I have two methods that I am using. When a user creates an account I call this method to make a secure password hash for them to save into the database:
public function createPassword($password){
$salt = hash("sha256", time() . uniqid() . rand(1, 1000));
return crypt($password, $salt);
}
It returns a salt which I then save into the database in the password column.
Next when a user logs into his/her account I select their info from the database and pass it to this function which then is supposed to verify their password.
public function verifyPassword($password, $salt){
if(crypt($password, $salt) == $salt){
return true;
}
return false;
}
The issue is that I have found a password that if I put the correct password in it works, but if I add extra characters to the end of the password it still works.
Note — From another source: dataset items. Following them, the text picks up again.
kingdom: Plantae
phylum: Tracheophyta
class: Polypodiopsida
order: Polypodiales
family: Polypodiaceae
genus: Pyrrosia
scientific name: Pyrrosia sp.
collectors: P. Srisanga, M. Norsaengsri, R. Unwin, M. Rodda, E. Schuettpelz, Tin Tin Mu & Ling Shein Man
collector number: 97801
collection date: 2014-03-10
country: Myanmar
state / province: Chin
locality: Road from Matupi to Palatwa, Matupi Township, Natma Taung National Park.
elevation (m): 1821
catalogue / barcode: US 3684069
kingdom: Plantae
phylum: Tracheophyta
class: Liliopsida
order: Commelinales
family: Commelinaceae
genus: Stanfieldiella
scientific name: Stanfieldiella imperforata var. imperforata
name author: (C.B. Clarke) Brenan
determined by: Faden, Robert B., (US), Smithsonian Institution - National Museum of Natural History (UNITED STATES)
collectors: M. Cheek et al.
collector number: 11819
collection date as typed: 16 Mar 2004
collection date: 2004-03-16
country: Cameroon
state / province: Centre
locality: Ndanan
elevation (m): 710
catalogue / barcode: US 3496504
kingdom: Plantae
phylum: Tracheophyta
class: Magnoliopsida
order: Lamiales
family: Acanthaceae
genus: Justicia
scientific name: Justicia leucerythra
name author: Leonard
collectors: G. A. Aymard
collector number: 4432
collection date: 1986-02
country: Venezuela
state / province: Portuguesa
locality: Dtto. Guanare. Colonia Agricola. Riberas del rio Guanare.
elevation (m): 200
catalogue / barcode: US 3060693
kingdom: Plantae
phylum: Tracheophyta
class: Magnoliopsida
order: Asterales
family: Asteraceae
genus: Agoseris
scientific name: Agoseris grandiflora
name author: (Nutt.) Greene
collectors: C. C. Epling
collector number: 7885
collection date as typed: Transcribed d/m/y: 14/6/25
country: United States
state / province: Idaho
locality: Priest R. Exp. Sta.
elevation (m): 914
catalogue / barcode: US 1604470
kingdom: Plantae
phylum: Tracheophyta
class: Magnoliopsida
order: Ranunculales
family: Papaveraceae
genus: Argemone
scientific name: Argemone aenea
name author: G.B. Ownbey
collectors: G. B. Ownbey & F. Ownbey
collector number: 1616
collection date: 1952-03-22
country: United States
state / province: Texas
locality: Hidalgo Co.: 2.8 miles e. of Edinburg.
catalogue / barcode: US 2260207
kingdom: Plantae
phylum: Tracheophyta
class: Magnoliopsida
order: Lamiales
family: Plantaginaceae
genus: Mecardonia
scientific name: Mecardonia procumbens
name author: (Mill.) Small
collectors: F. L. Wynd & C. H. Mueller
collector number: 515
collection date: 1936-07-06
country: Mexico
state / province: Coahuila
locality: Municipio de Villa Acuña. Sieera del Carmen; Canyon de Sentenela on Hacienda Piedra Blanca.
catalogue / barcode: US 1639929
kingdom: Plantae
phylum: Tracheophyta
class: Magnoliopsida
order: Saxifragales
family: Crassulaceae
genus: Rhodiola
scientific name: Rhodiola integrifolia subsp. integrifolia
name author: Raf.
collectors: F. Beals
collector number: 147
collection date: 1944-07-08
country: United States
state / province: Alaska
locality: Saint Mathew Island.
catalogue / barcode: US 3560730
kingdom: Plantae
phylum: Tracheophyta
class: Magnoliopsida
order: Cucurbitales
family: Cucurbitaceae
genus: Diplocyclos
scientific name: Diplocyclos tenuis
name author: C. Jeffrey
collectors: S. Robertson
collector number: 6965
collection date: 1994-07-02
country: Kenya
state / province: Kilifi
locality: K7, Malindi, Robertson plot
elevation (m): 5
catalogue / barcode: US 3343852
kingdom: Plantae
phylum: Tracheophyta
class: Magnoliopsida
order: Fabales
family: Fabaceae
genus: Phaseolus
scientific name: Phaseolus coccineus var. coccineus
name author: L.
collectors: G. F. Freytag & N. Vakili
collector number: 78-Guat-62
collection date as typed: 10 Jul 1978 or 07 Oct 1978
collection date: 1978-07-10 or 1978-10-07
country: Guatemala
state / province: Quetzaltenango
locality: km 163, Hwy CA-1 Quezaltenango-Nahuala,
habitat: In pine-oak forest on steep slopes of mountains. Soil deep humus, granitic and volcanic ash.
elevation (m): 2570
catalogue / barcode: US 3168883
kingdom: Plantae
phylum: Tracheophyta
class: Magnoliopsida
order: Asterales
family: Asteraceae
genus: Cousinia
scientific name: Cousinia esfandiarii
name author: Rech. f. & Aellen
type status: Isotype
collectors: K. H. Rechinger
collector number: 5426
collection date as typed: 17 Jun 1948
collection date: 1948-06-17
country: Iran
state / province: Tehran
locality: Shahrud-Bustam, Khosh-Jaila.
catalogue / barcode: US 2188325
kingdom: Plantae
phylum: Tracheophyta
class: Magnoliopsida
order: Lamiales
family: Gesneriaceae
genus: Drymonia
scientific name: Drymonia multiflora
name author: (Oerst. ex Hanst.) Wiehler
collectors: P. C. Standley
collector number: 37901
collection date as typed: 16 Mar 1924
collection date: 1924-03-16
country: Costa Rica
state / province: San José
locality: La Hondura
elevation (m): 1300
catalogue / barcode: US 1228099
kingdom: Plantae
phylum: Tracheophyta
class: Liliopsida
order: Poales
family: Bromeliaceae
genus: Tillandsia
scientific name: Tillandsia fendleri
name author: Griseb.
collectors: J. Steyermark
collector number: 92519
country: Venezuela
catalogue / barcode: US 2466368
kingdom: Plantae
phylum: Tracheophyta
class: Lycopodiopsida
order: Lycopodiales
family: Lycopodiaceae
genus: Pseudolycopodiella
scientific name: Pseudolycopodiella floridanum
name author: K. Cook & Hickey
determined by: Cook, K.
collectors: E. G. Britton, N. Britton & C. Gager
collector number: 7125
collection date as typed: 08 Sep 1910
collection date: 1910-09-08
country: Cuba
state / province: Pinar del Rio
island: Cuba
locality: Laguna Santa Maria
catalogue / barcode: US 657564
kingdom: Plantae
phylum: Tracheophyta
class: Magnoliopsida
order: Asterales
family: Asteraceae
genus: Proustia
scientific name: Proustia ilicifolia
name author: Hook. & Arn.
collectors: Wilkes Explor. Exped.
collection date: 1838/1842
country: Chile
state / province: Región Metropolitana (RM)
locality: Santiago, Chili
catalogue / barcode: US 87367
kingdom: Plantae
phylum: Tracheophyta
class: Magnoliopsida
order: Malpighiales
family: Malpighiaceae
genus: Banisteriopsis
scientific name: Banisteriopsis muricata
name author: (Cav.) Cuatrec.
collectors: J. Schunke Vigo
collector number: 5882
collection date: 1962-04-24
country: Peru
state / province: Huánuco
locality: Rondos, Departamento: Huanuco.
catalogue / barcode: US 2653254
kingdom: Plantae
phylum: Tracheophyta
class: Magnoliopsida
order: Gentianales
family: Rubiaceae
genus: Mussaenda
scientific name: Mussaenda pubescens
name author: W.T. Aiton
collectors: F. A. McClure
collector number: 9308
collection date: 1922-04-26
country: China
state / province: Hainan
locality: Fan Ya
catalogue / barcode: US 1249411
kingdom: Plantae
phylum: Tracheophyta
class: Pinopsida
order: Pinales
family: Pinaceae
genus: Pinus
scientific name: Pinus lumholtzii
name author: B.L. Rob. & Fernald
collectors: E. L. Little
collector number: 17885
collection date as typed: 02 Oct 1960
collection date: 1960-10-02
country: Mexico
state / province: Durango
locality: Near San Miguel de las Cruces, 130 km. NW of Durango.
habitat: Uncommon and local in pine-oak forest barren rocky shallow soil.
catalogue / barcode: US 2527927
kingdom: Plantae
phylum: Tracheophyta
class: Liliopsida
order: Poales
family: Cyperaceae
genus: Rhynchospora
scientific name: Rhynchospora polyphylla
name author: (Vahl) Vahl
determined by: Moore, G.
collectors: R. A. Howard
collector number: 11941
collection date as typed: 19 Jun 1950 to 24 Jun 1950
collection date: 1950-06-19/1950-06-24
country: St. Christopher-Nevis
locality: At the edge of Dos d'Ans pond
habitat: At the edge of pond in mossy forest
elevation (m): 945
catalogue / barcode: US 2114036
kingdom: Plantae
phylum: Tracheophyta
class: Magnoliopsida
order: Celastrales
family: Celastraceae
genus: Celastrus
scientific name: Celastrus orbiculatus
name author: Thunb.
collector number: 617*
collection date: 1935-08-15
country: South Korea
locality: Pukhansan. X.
This shouldn't happen. am I doing something wrong or is this a bug in php?
For security I am not using the real password below
// Create during registration
$salt = $obj->createPassword('abc123');
// Save to database here
then:
// Get row from database save array $row
if($obj->verifyPassword($_POST["passwd"], $row["password"])){
// Log user in
}
Here are my tests:
abc123 // Works
abc12 // doesn't work
abc12jfjf // doesn't work
abc123123 // Works
abc123asdfadffa // Works
So, it looks as if as long as the string starts with the real password anything after is fine...
This may depend on the encryption method you are using. In your example, is the actually password you are using 8 characters?
If so, then any characters past the 8th are truncated.
https://bugs.php.net/bug.php?id=11240
To avoid this behavior, use MD5 encryption.